# [Document passage]
- - - -
The story of America for many is a seemingly never-ending process of playing catch-up. The perspective of those at the back of the line has been a tunnel-vision reality of knowing who is holding you down. Black people focus on white racists, gay people are consumed with protecting themselves from homophobes, women struggle to exist freely in a man’s world, Muslims and Mexican immigrants feel the weight of the world against them from “true” Americans. This created a complicated ecosystem for the historically abused — a shared understanding of what it means to be discriminated against, but also a quiet resentment over who has it worse. Because if you’re the worst off, you’re at the bottom, but you have a reason to scream the loudest, avoiding perhaps the most frustrating status: invisibility.

Now we’re faced with a clear reality: one group that hates us all….

So many men hate the idea of a capable women breaking into all-male spaces, because with her comes instant accountability. It’s harder to talk about grabbing women by the pussy if there’s also a woman in the circle, and that in turn makes it harder to blindly assault. It’s harder to casually say nigger when there’s a black person in the circle, and that makes it harder to beat a black kid senseless without fear of repercussion. It’s harder to say faggot when someone queer is in the room, which lessens the ability to casually bully a gay person to the point where they take their own life. Yes, there’s hate spread throughout this country, but it stems from the sickness that involves stopping at nothing to keep spaces fully white, allowing white people to continue with behavior that is no longer universally accepted in the real world…

You don’t see America, the melting pot of cultures, genders, religions, beliefs, as a good thing if you can’t keep up. You hate it with an aggressive irrationality — typically while being unable to explain why you feel the way you do — if you’ve never met anyone who isn’t just like you. And you resent it when the systems you created to make people become overqualified just to attain near-equality come back to threaten your relevancy, your status, or your power.

All of the groups that felt the wrath of these white people in 2016 have to somehow find a way to fight back, to save America. The reason it’s so hard for the country to actually change is because these white people have so little left, whether it be economic or cultural relevancy. This election was potentially their final hand, and they pushed their chips all in. And wouldn’t you know it, it fucking worked. But know their celebrations aren’t confident ones, filled with true elation. On the contrary, this is a very real sigh of relief, one that you get from a new lease on life, the one that stands between bringing back the archaic ways of old and permanently becoming a fossil.
- - - -
# [Job A]
From the passage about discrimination in America, extract the words from "All of the groups" to "becoming a fossil.".
# [Job B]
Rewrite the rows from the line with "Do Arson and" through the end of the rows, changing "tallest" to "highest" and keeping everything else the same. Leave out the picture lines.
The rows that follow have no connection to the passage above.
- - - -
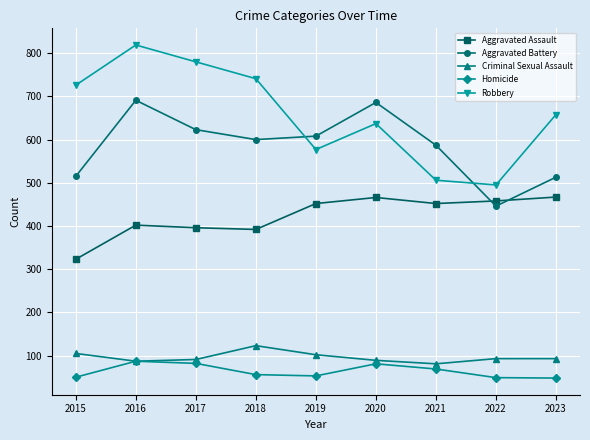

True or false: Criminal Sexual Assault has a value of 50 at 2020.

False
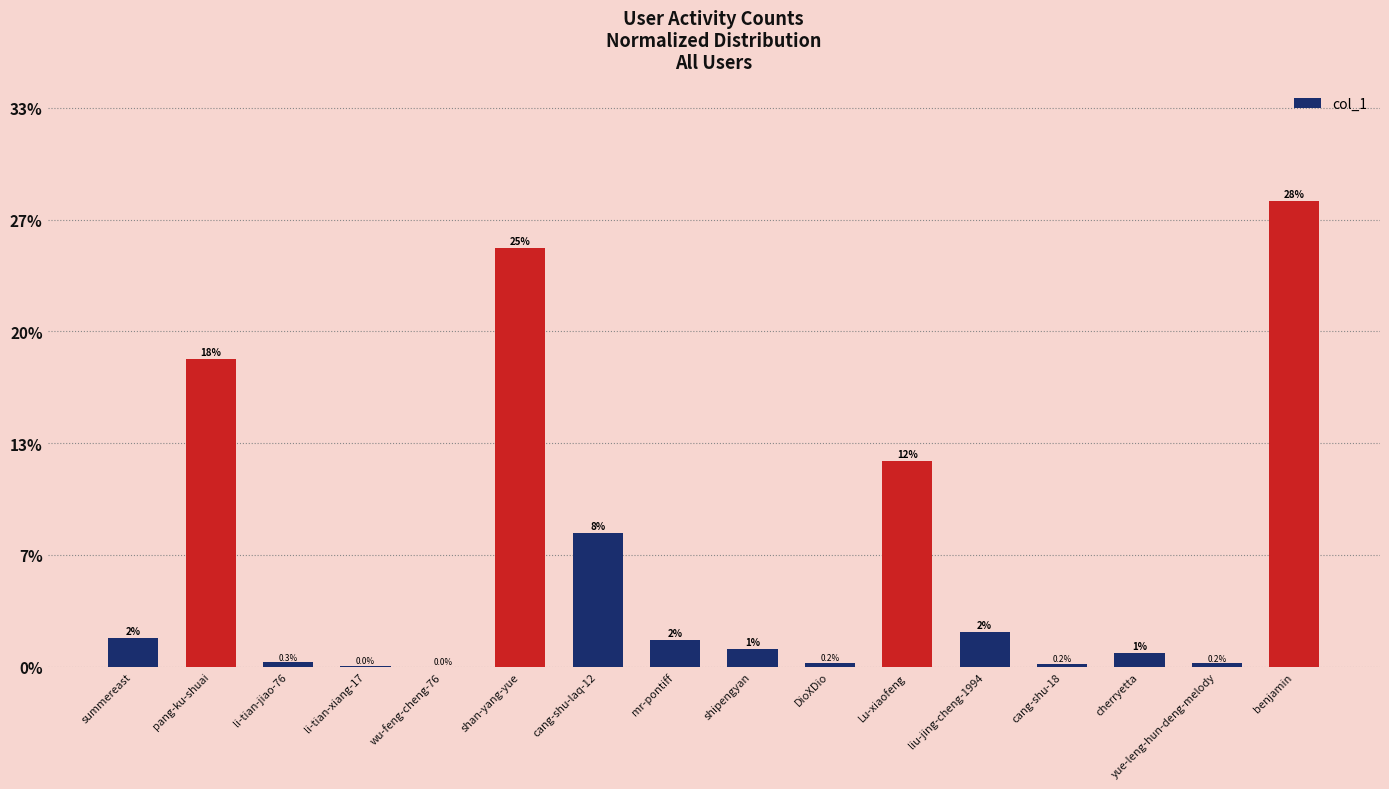

Rank the categories by value from lowest to highest.

wu-feng-cheng-76, li-tian-xiang-17, cang-shu-18, yue-leng-hun-deng-melody, DioXDio, li-tian-jiao-76, cherryetta, shipengyan, mr-pontiff, summereast, liu-jing-cheng-1994, cang-shu-laq-12, Lu-xiaofeng, pang-ku-shuai, shan-yang-yue, benjamin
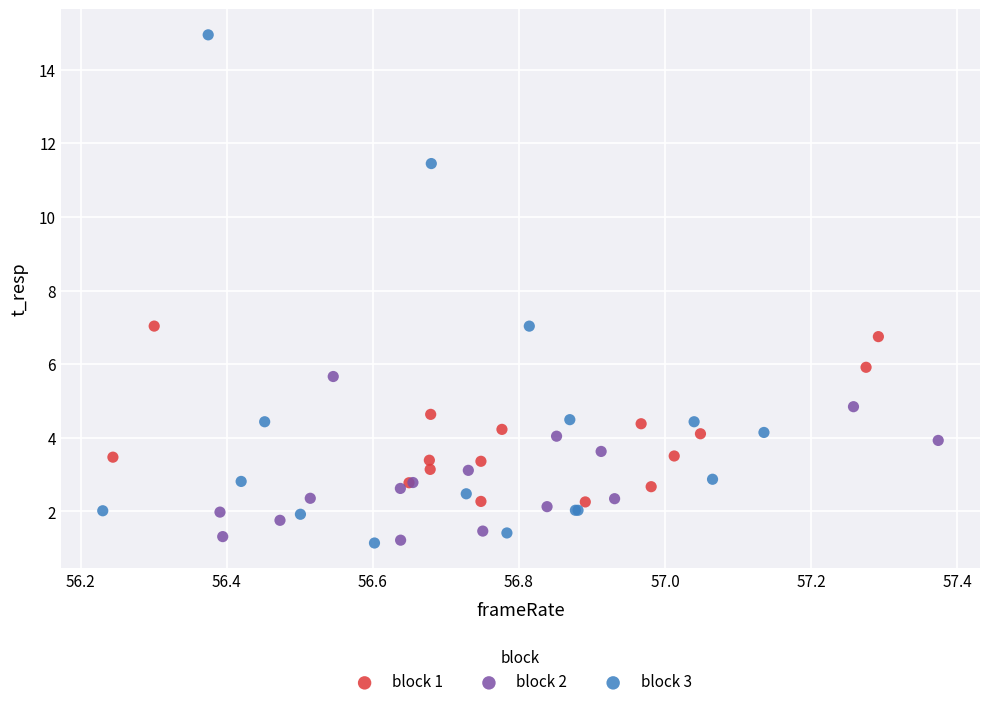

Which series has the widest spread of Y values?

block 3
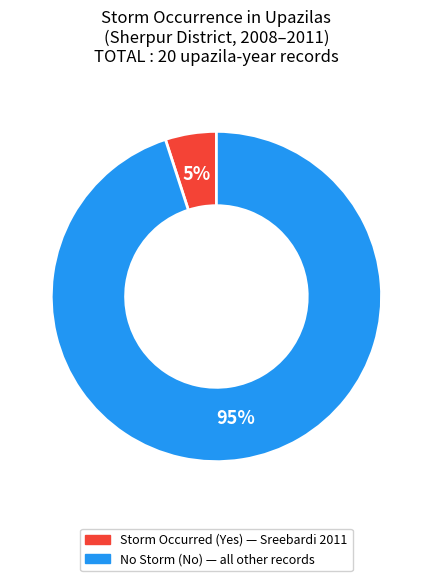

To the nearest percent, what is the difference between the largest and smallest slice percentages?

90%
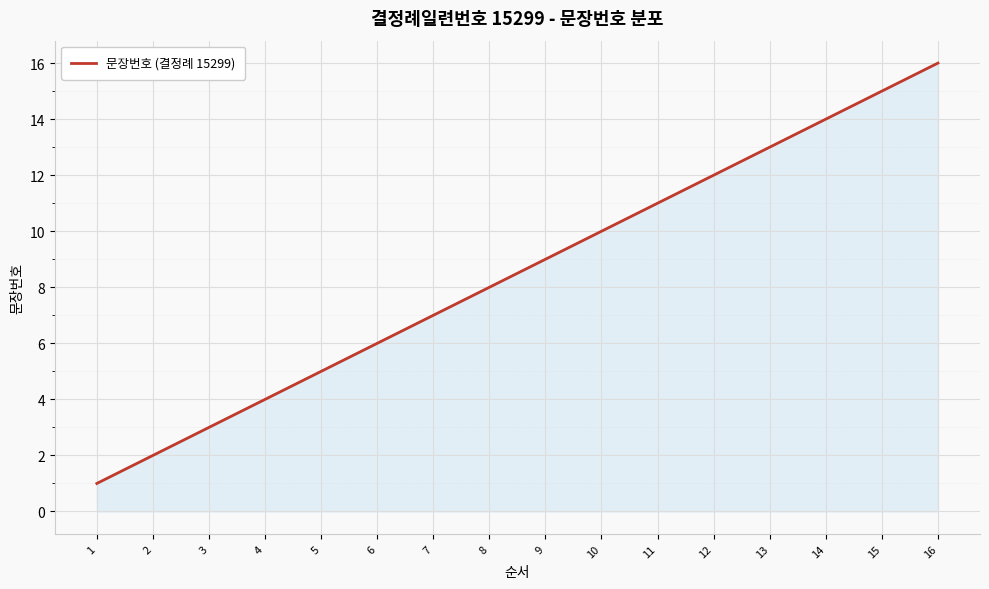

The chart shows a value of 6 at 13. True or false?

False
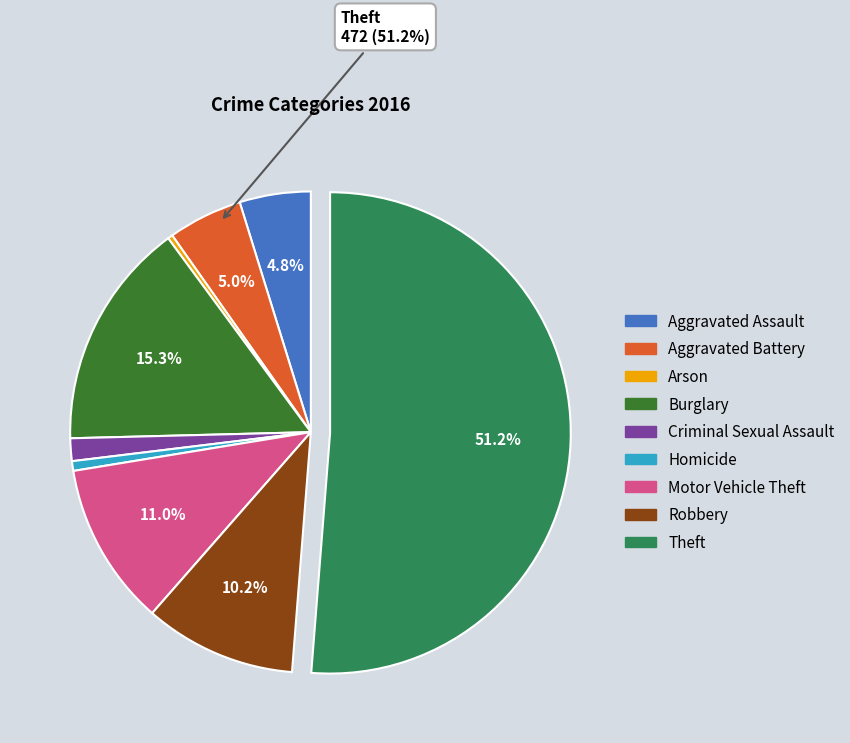

Do Arson and Burglary together represent more than half of the pie?

No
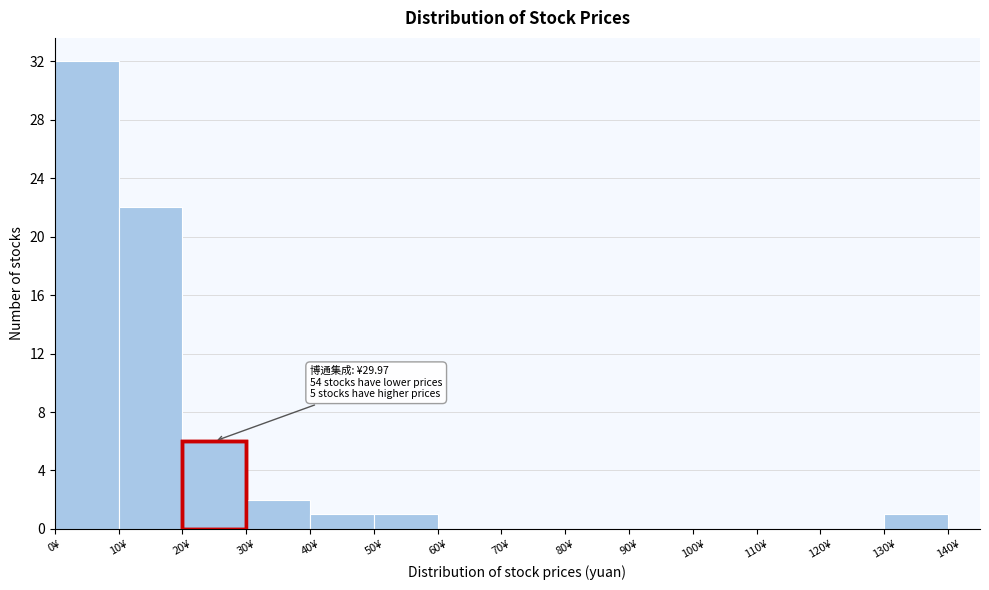

Which range on the x-axis has the tallest bar?

0 to 10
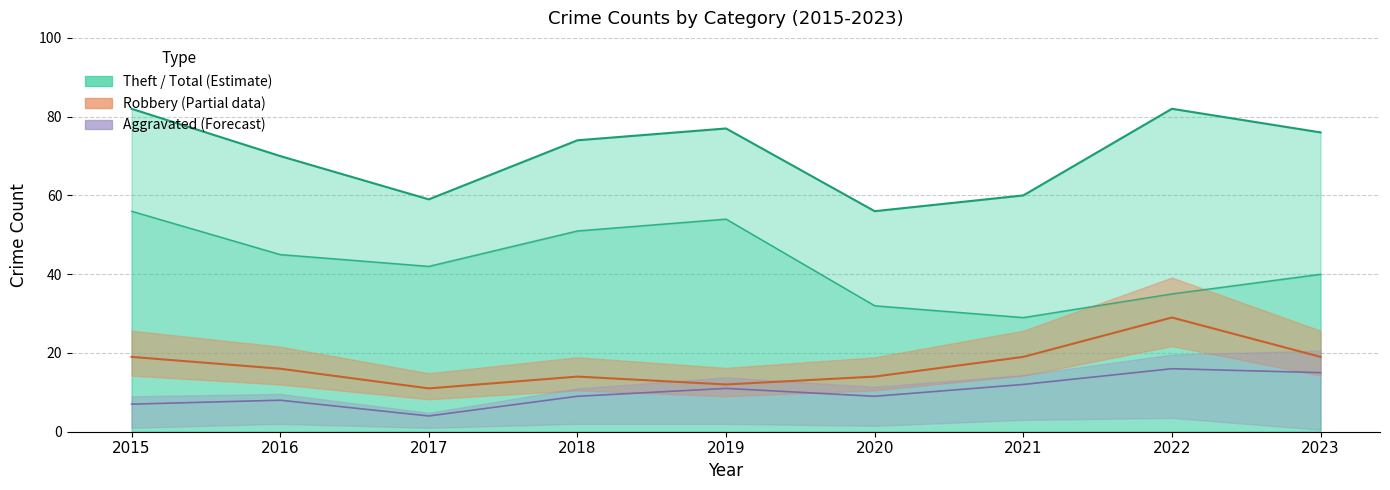

Does the chart display data point markers on the line(s)?

No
- - - -
# [Task answer A]
All of the groups that felt the wrath of these white people in 2016 have to somehow find a way to fight back, to save America. The reason it’s so hard for the country to actually change is because these white people have so little left, whether it be economic or cultural relevancy. This election was potentially their final hand, and they pushed their chips all in. And wouldn’t you know it, it fucking worked. But know their celebrations aren’t confident ones, filled with true elation. On the contrary, this is a very real sigh of relief, one that you get from a new lease on life, the one that stands between bringing back the archaic ways of old and permanently becoming a fossil.

# [Task answer B]
Do Arson and Burglary together represent more than half of the pie?

No

Which range on the x-axis has the highest bar?

0 to 10

Does the chart display data point markers on the line(s)?

No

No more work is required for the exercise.